Fortunately for Nash, he has the tools to thrive under Torts, and it seems he has the right mental makeup as well. When asked about his new coach, he replied, “From what I understand, he’s a very demanding and tough guy to play for and he really preaches hard work. That’s what you expect from a coach, that’s what you want.” It’s often easy to say the wrong thing in New York, but that was an exceptionally professional response from the newcomer, showing not only a tactfulness with the media but an attitude complementary of his coach’s.
And don’t forget, he’s extremely strong on the puck too, so he can be the player that Jaromir Jagr was for the Rangers, holding possession along the boards and behind the net with stubborn resolve, sealing off defenseman with his massive, tree-like frame and then working the puck toward the front of the net with defenders draped futilely over him, like flies that a horse shakes off its back.
He can be like all of these players if he simply is himself. His diverse skill set will allow him to help the Rangers on the power play, on the penalty kill, and during 5 v 5. That is, if Tortorella allows it.

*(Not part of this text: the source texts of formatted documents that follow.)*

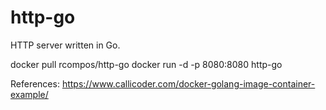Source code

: # http-go
HTTP server written in Go.

docker pull rcompos/http-go
docker run -d -p 8080:8080 http-go

References:
https://www.callicoder.com/docker-golang-image-container-example/
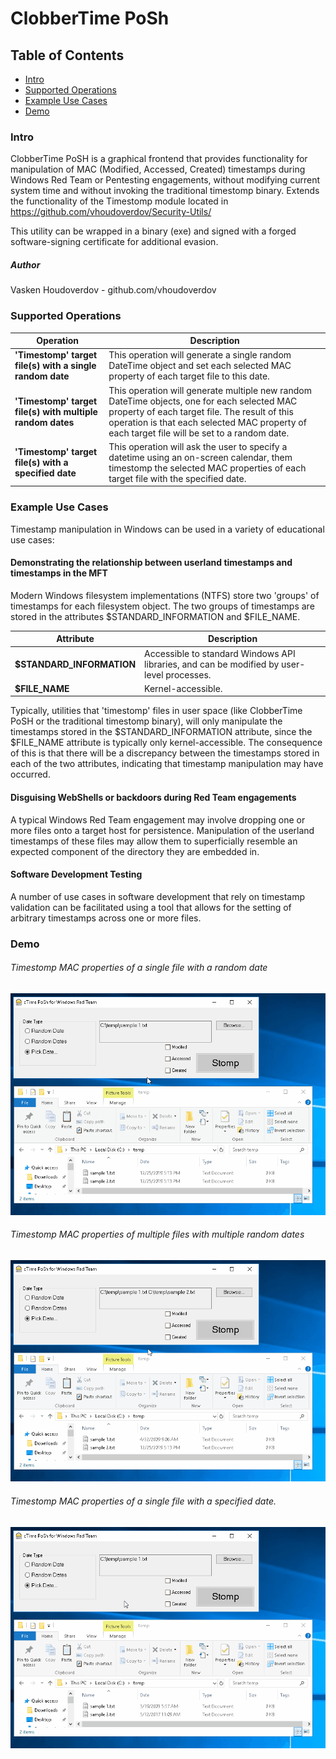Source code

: # ClobberTime PoSh

## Table of Contents
* [Intro](#intro)
* [Supported Operations](#operations)
* [Example Use Cases](#use-cases)
* [Demo](#demo)

### <a name="intro"></a>Intro
ClobberTime PoSH is a graphical frontend that provides functionality for manipulation of MAC (Modified, Accessed, Created) timestamps during Windows Red Team or Pentesting engagements, without modifying current system time and without invoking the traditional timestomp binary.  Extends the functionality of the Timestomp module located in https://github.com/vhoudoverdov/Security-Utils/

This utility can be wrapped in a binary (exe) and signed with a forged software-signing certificate for additional evasion.

##### Author
Vasken Houdoverdov  - github.com/vhoudoverdov

### <a name="operations"></a>Supported Operations

| Operation | Description |
| --- | --- |
| **'Timestomp' target file(s) with a single random date** | This operation will generate a single random DateTime object and set each selected MAC property of each target file to this date. |
| **'Timestomp' target file(s) with multiple random dates** | This operation will generate multiple new random DateTime objects, one for each selected MAC property of each target file.  The result of this operation is that each selected MAC property of each target file will be set to a random date. 
 | **'Timestomp' target file(s) with a specified date** | This operation will ask the user to specify a datetime using an on-screen calendar, them timestomp the selected MAC properties of each target file with the specified date.|

### <a name="use-cases"></a>Example Use Cases
Timestamp manipulation in Windows can be used in a variety of educational use cases:
#### Demonstrating the relationship between userland timestamps and timestamps in the MFT
Modern Windows filesystem implementations (NTFS) store two 'groups' of timestamps for each filesystem object.  The two groups of timestamps are stored in the attributes $STANDARD_INFORMATION and $FILE_NAME.  

| Attribute | Description |
| --- | --- |
| **$STANDARD_INFORMATION** | Accessible to standard Windows API libraries, and can be modified by user-level processes. |
| **$FILE_NAME** | Kernel-accessible. 

Typically, utilities that 'timestomp' files in user space (like ClobberTime PoSH or the traditional timestomp binary), will only manipulate the timestamps stored in the $STANDARD_INFORMATION attribute, since the $FILE_NAME attribute is typically only kernel-accessible.  The consequence of this is that there will be a discrepancy between the timestamps stored in each of the two attributes, indicating that timestamp manipulation may have occurred.

#### Disguising WebShells or backdoors during Red Team engagements
A typical Windows Red Team engagement may involve dropping one or more files onto a target host for persistence.  Manipulation of the userland timestamps of these files may allow them to superficially resemble an expected component of the directory they are embedded in.

#### Software Development Testing
A number of use cases in software development that rely on timestamp validation can be facilitated using a tool that allows for the setting of arbitrary timestamps across one or more files.

### <a name="demo"></a>Demo
###### Timestomp MAC properties of a single file with a random date

![](demo/demo-single-file-single-date.gif)

###### Timestomp MAC properties of multiple files with multiple random dates

![](demo/demo-multiple-files-multiple-dates.gif)

###### Timestomp MAC properties of a single file with a specified date. 

![](demo/demo-single-file-specific-date.gif)
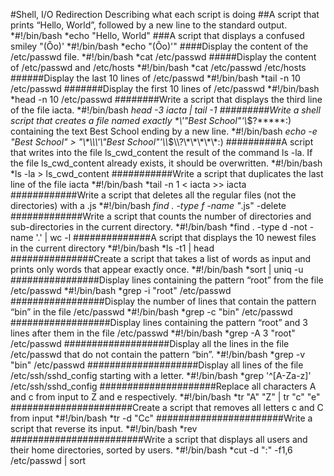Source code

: #Shell, I/O Redirection
Describing what each script is doing
##A script that prints “Hello, World”, followed by a new line to the standard output.
*#!/bin/bash
*echo "Hello, World"
###A script that displays a confused smiley "(Ôo)'
*#!/bin/bash
*echo "(Ôo)'"
####Display the content of the /etc/passwd file.
*#!/bin/bash
*cat /etc/passwd
#####Display the content of /etc/passwd and /etc/hosts
*#!/bin/bash
*cat /etc/passwd /etc/hosts
######Display the last 10 lines of /etc/passwd
*#!/bin/bash
*tail -n 10 /etc/passwd
#######Display the first 10 lines of /etc/passwd
*#!/bin/bash
*head -n 10 /etc/passwd
########Write a script that displays the third line of the file iacta.
*#!/bin/bash
*head -3 iacta | tail -1
#########Write a shell script that creates a file named exactly \*\\'"Best School"\'\\*$\?\*\*\*\*\*:) containing the text Best School ending by a new line.
*#!/bin/bash
*echo -e "Best School" > "\\\*\\\\\\\'\\\"Best School"\'\\\\*\$\\\\?\\\*\\\*\\\*\\\*\\\*:)
##########A script that writes into the file ls_cwd_content the result of the command ls -la. If the file ls_cwd_content already exists, it should be overwritten.
*#!/bin/bash
*ls -la > ls_cwd_content
###########Write a script that duplicates the last line of the file iacta
*#!/bin/bash
*tail -n 1 < iacta >> iacta
############Write a script that deletes all the regular files (not the directories) with a .js
*#!/bin/bash
*find . -type f -name "*.js" -delete
#############Write a script that counts the number of directories and sub-directories in the current directory.
*#!/bin/bash
*find . -type d -not -name '.' | wc -l
##############A script that displays the 10 newest files in the current directory
*#!/bin/bash
*ls -t1 | head
###############Create a script that takes a list of words as input and prints only words that appear exactly once.
*#!/bin/bash
*sort | uniq -u
################Display lines containing the pattern “root” from the file /etc/passwd
*#!/bin/bash
*grep -i "root" /etc/passwd
#################Display the number of lines that contain the pattern “bin” in the file /etc/passwd
*#!/bin/bash
*grep -c "bin" /etc/passwd
##################Display lines containing the pattern “root” and 3 lines after them in the file /etc/passwd
*#!/bin/bash
*grep -A 3 "root" /etc/passwd
###################Display all the lines in the file /etc/passwd that do not contain the pattern “bin”.
*#!/bin/bash
*grep -v "bin" /etc/passwd
####################Display all lines of the file /etc/ssh/sshd_config starting with a letter.
*#!/bin/bash
*grep '^[A-Za-z]' /etc/ssh/sshd_config
#####################Replace all characters A and c from input to Z and e respectively.
*#!/bin/bash
*tr "A" "Z" | tr "c" "e"
######################Create a script that removes all letters c and C from input
*#!/bin/bash
*tr -d "Cc"
#######################Write a script that reverse its input.
*#!/bin/bash
*rev
########################Write a script that displays all users and their home directories, sorted by users.
*#!/bin/bash
*cut -d ":" -f1,6 /etc/passwd | sort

After all, Nash will have to earn every minute of his ice time. And he’ll do this by embracing, by embodying, the “defense-first, me-second” philosophy that his coach preaches. He will have to chase down pucks in the offensive zone and clash with bruising, unsparing defenseman. He will have to work tirelessly in the defensive zone and throw his body in front of thunderous blasts from the point. He will have to do all this and score goals, which is a tall task even for one of the world’s finest players. Of course, one would hope that Nash came to New York, to the big stage, to the unyielding Atlantic Division, not only to vie for a championship, but also to accept new challenges. For as he will quickly learn in the City that Never Sleeps, the best never rest.